Work order a: Can you return, exactly as they appear, the lines in the records starting with the line that contains "ized this iris" and going on through the line that contains "ank the Greater", with nothing else?

--- Passage provided ---

In terms of the Securities and Exchange Board of India (Listing Obligations and Disclosure Requirements) Regulations, 2015 (“Listing Regulations”), Section 177 of the Companies Act, 2013 and in terms of the Housing Finance Companies - Corporate Governance (National Housing Bank) Directions, the Company has constituted the Audit Committee of the Board of Directors. The Committee was re-constituted on March 27, 2018.
The Audit Committee currently comprises of three independent non-executive directors and one non–independent non-executive director of the Company viz. Ms. Deena Mehta as Chairperson,Shri Padmanabh Vora and Lt. Gen. Syed Ata Hasnain and Shri Gautam Doshi as Members. All the members of the Committee possess financial / accounting expertise / exposure.
The Audit Committee, inter-alia, advises the management on the areas where systems, processes, measures for controlling and monitoring revenue assurance, internal audit and risk management can be improved.
The minutes of the meetings of the Audit Committee are placed before the Board.
Pursuant to Regulation 18 of the Listing Regulations and the Companies Act, 2013, the Board has approved the terms of reference of the Audit Committee.

---

Work order b: Would you retype the whole passage on the Audit Committee word for word?

--- Available data ---

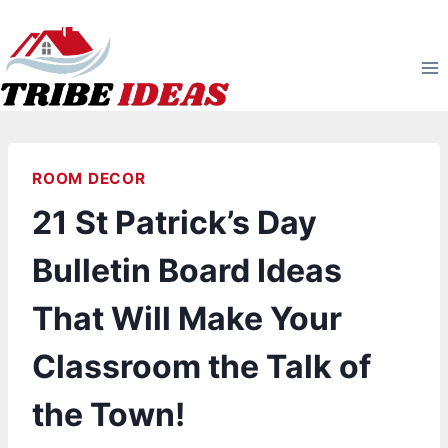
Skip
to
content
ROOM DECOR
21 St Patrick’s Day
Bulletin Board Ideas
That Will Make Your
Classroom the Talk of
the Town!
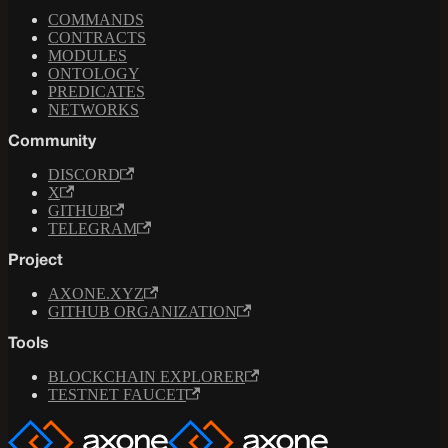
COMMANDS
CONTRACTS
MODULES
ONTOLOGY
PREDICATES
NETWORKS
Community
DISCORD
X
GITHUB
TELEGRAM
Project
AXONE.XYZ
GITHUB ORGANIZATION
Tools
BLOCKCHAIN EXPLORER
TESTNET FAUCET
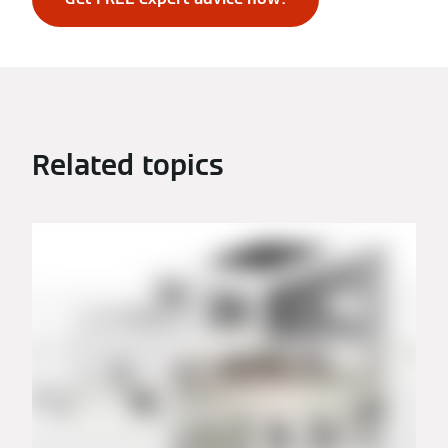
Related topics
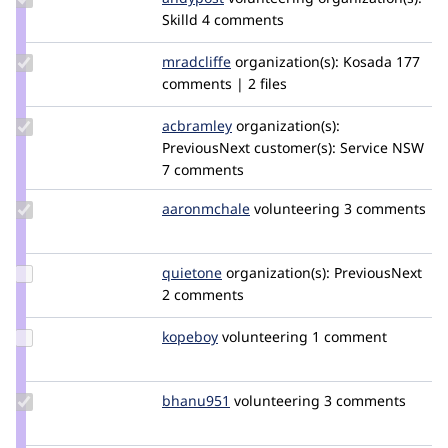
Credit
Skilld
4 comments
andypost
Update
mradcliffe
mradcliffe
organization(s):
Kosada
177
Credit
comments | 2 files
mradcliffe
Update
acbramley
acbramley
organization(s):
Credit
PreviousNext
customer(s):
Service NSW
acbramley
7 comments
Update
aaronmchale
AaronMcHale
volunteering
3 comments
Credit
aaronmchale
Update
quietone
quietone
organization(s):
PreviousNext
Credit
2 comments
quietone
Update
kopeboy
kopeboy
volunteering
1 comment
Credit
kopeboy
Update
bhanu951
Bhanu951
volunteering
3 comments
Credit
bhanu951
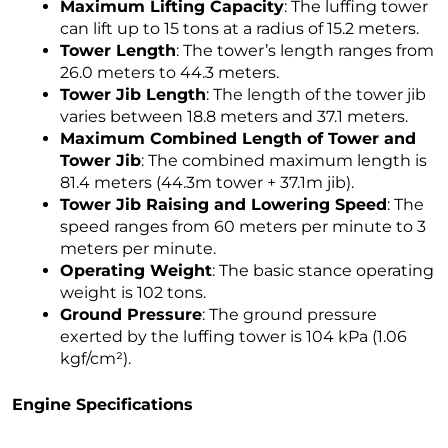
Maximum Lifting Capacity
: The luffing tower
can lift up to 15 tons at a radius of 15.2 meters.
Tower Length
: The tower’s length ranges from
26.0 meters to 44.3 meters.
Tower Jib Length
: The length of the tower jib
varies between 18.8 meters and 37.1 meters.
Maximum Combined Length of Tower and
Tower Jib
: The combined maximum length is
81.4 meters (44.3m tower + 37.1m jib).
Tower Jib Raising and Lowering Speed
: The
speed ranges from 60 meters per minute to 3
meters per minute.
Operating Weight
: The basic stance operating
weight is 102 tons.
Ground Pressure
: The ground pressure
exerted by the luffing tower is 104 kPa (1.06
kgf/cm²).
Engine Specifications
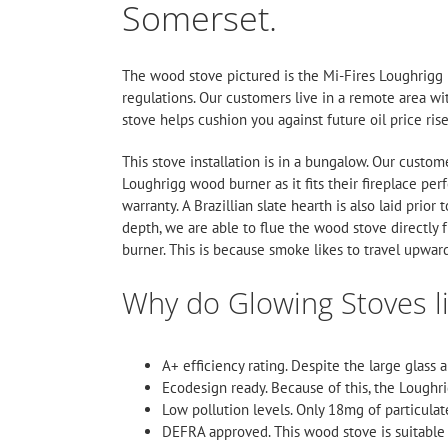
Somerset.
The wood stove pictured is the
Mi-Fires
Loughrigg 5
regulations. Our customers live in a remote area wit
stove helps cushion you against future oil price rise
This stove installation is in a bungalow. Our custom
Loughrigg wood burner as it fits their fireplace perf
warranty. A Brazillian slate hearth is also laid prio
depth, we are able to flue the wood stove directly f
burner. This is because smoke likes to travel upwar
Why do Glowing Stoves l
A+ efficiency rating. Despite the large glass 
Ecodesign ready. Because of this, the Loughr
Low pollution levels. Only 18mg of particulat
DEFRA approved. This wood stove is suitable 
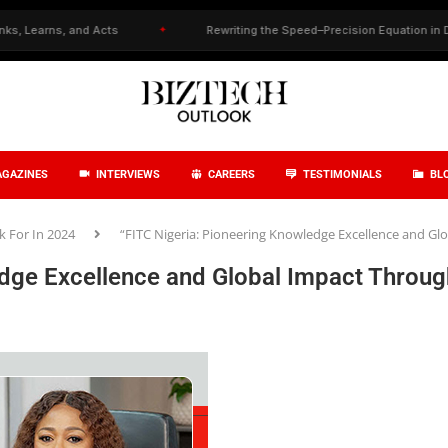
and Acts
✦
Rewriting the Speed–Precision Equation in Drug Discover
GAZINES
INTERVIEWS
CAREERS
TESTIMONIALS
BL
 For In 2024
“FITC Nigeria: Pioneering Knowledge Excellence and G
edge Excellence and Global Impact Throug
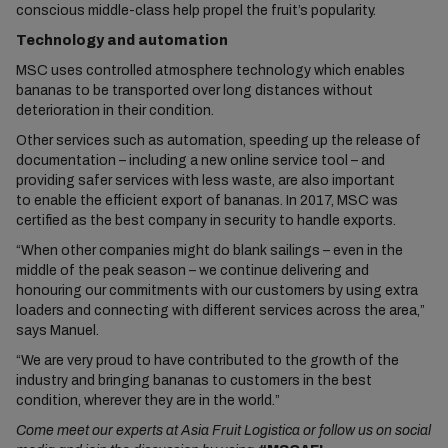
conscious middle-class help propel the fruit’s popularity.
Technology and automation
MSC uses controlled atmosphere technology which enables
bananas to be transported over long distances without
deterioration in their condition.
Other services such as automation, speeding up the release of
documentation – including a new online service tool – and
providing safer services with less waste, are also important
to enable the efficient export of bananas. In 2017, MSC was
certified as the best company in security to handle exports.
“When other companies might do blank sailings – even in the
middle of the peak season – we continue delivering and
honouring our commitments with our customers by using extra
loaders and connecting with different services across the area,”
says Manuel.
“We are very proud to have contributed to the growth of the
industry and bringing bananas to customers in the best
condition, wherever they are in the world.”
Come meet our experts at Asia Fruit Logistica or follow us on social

---
--- Available data ---

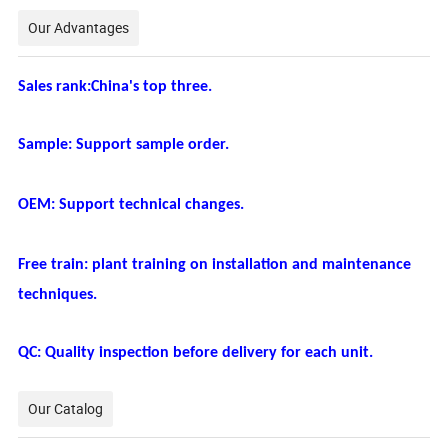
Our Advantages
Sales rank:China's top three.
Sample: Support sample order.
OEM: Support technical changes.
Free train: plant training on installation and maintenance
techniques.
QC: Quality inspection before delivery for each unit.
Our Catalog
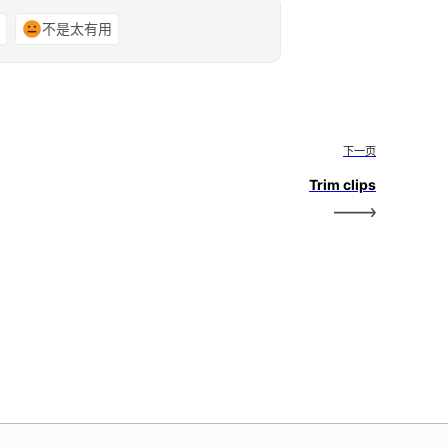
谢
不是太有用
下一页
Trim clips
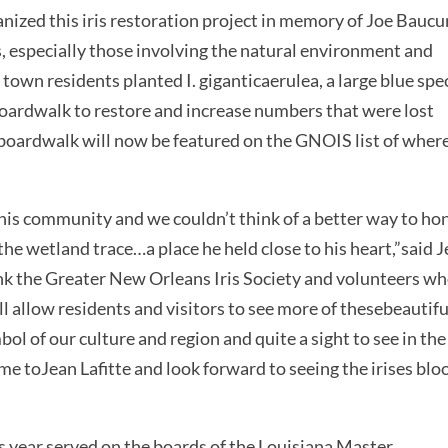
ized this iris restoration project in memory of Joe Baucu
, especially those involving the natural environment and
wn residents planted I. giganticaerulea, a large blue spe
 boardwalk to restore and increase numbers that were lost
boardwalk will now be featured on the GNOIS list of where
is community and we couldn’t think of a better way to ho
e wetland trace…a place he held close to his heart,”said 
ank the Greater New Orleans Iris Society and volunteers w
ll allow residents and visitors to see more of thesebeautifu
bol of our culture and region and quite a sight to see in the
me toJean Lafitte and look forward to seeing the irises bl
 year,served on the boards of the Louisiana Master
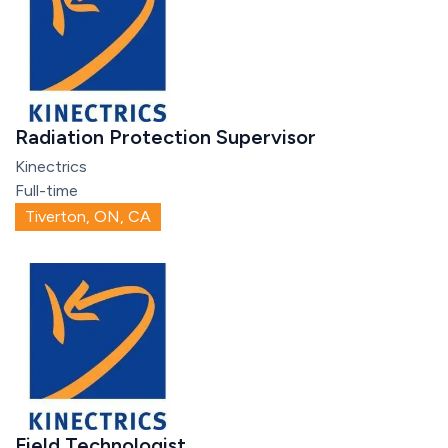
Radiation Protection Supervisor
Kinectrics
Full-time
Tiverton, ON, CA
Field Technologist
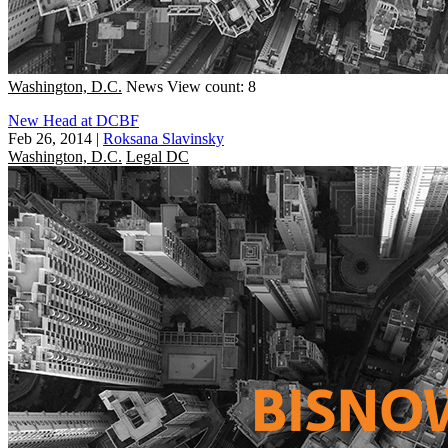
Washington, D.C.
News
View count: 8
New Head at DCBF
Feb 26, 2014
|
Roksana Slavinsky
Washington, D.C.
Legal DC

---

Answer box a:
ized this iris restoration project in memory of Joe Baucu
, especially those involving the natural environment and
wn residents planted I. giganticaerulea, a large blue spe
 boardwalk to restore and increase numbers that were lost
boardwalk will now be featured on the GNOIS list of where
is community and we couldn’t think of a better way to ho
e wetland trace…a place he held close to his heart,”said 
ank the Greater New Orleans Iris Society and volunteers w

Answer box b:
In terms of the Securities and Exchange Board of India (Listing Obligations and Disclosure Requirements) Regulations, 2015 (“Listing Regulations”), Section 177 of the Companies Act, 2013 and in terms of the Housing Finance Companies - Corporate Governance (National Housing Bank) Directions, the Company has constituted the Audit Committee of the Board of Directors. The Committee was re-constituted on March 27, 2018.
The Audit Committee currently comprises of three independent non-executive directors and one non–independent non-executive director of the Company viz. Ms. Deena Mehta as Chairperson,Shri Padmanabh Vora and Lt. Gen. Syed Ata Hasnain and Shri Gautam Doshi as Members. All the members of the Committee possess financial / accounting expertise / exposure.
The Audit Committee, inter-alia, advises the management on the areas where systems, processes, measures for controlling and monitoring revenue assurance, internal audit and risk management can be improved.
The minutes of the meetings of the Audit Committee are placed before the Board.
Pursuant to Regulation 18 of the Listing Regulations and the Companies Act, 2013, the Board has approved the terms of reference of the Audit Committee.